- Oreana, Nevada Oreana, Nevada
- Coordinates: 40°18′39″N 118°22′14″W﻿ / ﻿40.31083°N 118.37056°W
- Country: United States
- State: Nevada
- County: Pershing
- Elevation: 4,058 ft (1,237 m)
- Time zone: UTC-8 (Pacific (PST))
- • Summer (DST): UTC-7 (PDT)
- Area code: 775
- GNIS feature ID: 848204

= Oreana, Nevada =

Oreana is a ghost town in Pershing County, Nevada, United States.

Oreana was a milling town from 1865-1885 and should not be confused with Oreana Station located 3 miles to the northeast on what was initially the Central Pacific Railway.

The Montezuma Smelting Works was built at Oreana in 1857 to smelt ores from the Arabia and Trinity mining districts. The Montezuma smelter was the first lead smelter in the U.S. to ship lead commercially. Other lead smelters shipped their output locally.

At one time, Oreana was larger than what was then known as "Lovelock's" (today known as Lovelock).
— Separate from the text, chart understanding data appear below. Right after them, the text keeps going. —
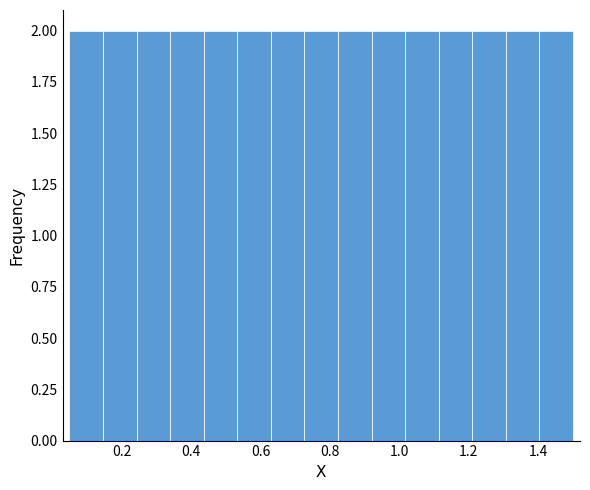

Reading left to right, transcribe this chart: for each bar, give the range it covers on the x-axis and its height. Neither the bar edges nor the heights are printed on the chart, so give them approximately, as read against the axes.

0.06 to 0.14: 2
0.14 to 0.24: 2
0.24 to 0.34: 2
0.34 to 0.44: 2
0.44 to 0.54: 2
0.54 to 0.64: 2
0.64 to 0.72: 2
0.72 to 0.82: 2
0.82 to 0.92: 2
0.92 to 1.02: 2
1.02 to 1.12: 2
1.12 to 1.22: 2
1.22 to 1.30: 2
1.30 to 1.40: 2
1.40 to 1.50: 2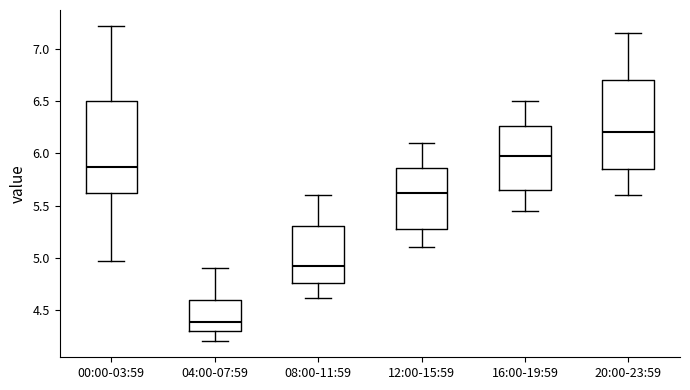

Which box's median line is the lowest?

04:00-07:59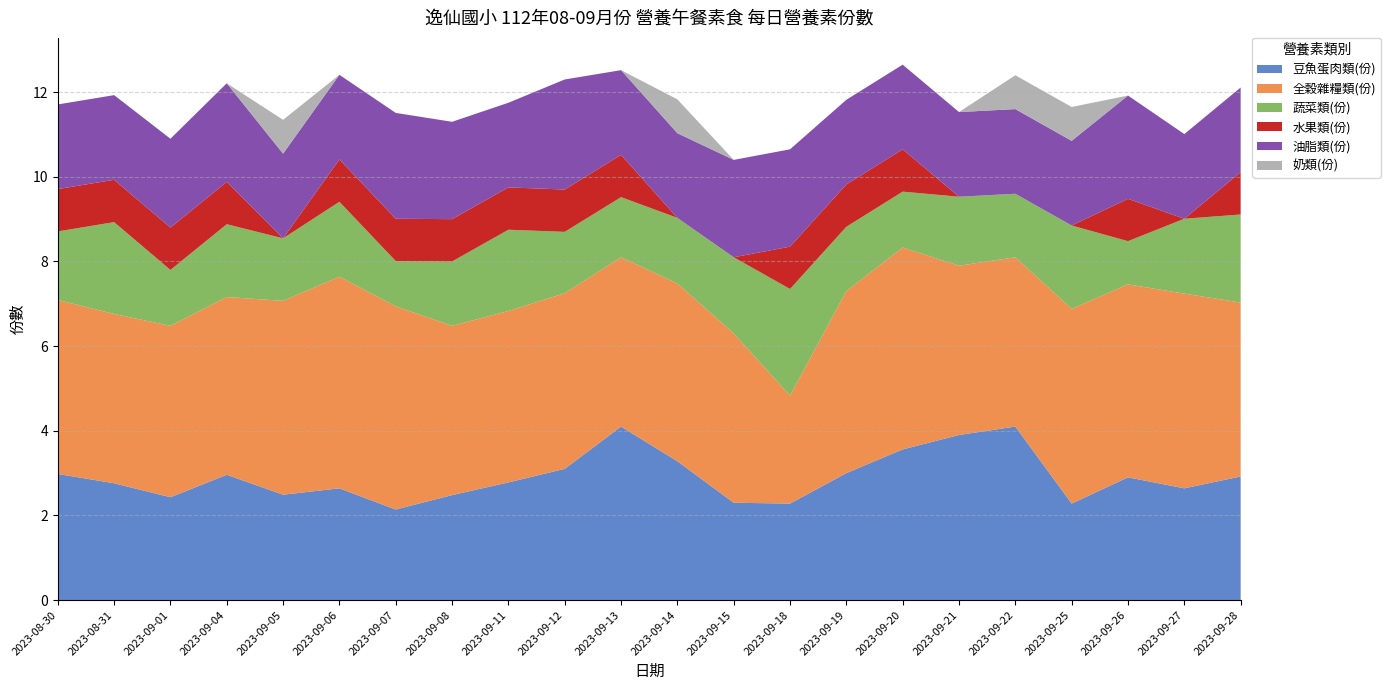

Reading left to right, transcribe all the data shown in this chart.

豆魚蛋肉類(份): 2023-08-30=3.0	2023-08-31=2.8	2023-09-01=2.4	2023-09-04=3.0	2023-09-05=2.5	2023-09-06=2.6	2023-09-07=2.1	2023-09-08=2.5	2023-09-11=2.8	2023-09-12=3.1	2023-09-13=4.1	2023-09-14=3.3	2023-09-15=2.3	2023-09-18=2.3	2023-09-19=3.0	2023-09-20=3.6	2023-09-21=3.9	2023-09-22=4.1	2023-09-25=2.3	2023-09-26=2.9	2023-09-27=2.6	2023-09-28=2.9
全穀雜糧類(份): 2023-08-30=4.1	2023-08-31=4.0	2023-09-01=4.0	2023-09-04=4.2	2023-09-05=4.6	2023-09-06=5.0	2023-09-07=4.8	2023-09-08=4.0	2023-09-11=4.0	2023-09-12=4.2	2023-09-13=4.0	2023-09-14=4.2	2023-09-15=4.0	2023-09-18=2.5	2023-09-19=4.3	2023-09-20=4.8	2023-09-21=4.0	2023-09-22=4.0	2023-09-25=4.6	2023-09-26=4.6	2023-09-27=4.6	2023-09-28=4.1
蔬菜類(份): 2023-08-30=1.6	2023-08-31=2.2	2023-09-01=1.3	2023-09-04=1.7	2023-09-05=1.5	2023-09-06=1.8	2023-09-07=1.1	2023-09-08=1.5	2023-09-11=1.9	2023-09-12=1.4	2023-09-13=1.4	2023-09-14=1.6	2023-09-15=1.8	2023-09-18=2.5	2023-09-19=1.5	2023-09-20=1.3	2023-09-21=1.6	2023-09-22=1.5	2023-09-25=2.0	2023-09-26=1.0	2023-09-27=1.8	2023-09-28=2.1
水果類(份): 2023-08-30=1.0	2023-08-31=1.0	2023-09-01=1.0	2023-09-04=1.0	2023-09-05=0.0	2023-09-06=1.0	2023-09-07=1.0	2023-09-08=1.0	2023-09-11=1.0	2023-09-12=1.0	2023-09-13=1.0	2023-09-14=0.0	2023-09-15=0.0	2023-09-18=1.0	2023-09-19=1.0	2023-09-20=1.0	2023-09-21=0.0	2023-09-22=0.0	2023-09-25=0.0	2023-09-26=1.0	2023-09-27=0.0	2023-09-28=1.0
油脂類(份): 2023-08-30=2.0	2023-08-31=2.0	2023-09-01=2.1	2023-09-04=2.3	2023-09-05=2.0	2023-09-06=2.0	2023-09-07=2.5	2023-09-08=2.3	2023-09-11=2.0	2023-09-12=2.6	2023-09-13=2.0	2023-09-14=2.0	2023-09-15=2.3	2023-09-18=2.3	2023-09-19=2.0	2023-09-20=2.0	2023-09-21=2.0	2023-09-22=2.0	2023-09-25=2.0	2023-09-26=2.4	2023-09-27=2.0	2023-09-28=2.0
奶類(份): 2023-08-30=0.0	2023-08-31=0.0	2023-09-01=0.0	2023-09-04=0.0	2023-09-05=0.8	2023-09-06=0.0	2023-09-07=0.0	2023-09-08=0.0	2023-09-11=0.0	2023-09-12=0.0	2023-09-13=0.0	2023-09-14=0.8	2023-09-15=0.0	2023-09-18=0.0	2023-09-19=0.0	2023-09-20=0.0	2023-09-21=0.0	2023-09-22=0.8	2023-09-25=0.8	2023-09-26=0.0	2023-09-27=0.0	2023-09-28=0.0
However, Lovelock's became larger after Lovelock's successful bid for a Central Pacific station. Oreana only got a full station in early 1913 when the narrow-gauge Nevada Short Line Railway connected from Oreana to Rochester.

The Post Office in Oreana operated from February 1867 until July 1869 and then from February 1870 until September 1873 and finally from October 1873 until March 1883.

The name Oreana may come from the "ore" plus the Greek "ana", which means "greatly" or "excessively". The name could also be a corruption of the Spanish "orejano", meaning "unbranded".

The population was 68 in 1940.

==Oreana Station==
Oreana Station was a station on the Central Pacific Railway from the 1870s until 1924. The station was a supply center for the mines at Rochester. Oreana Station was also known as Oreana, Nenzel and Nenzel Station.

The Post Office at Oreana Station operated with the name Oreana from August 1913 until February 1951. Note that the town was also known as Dad's Lee.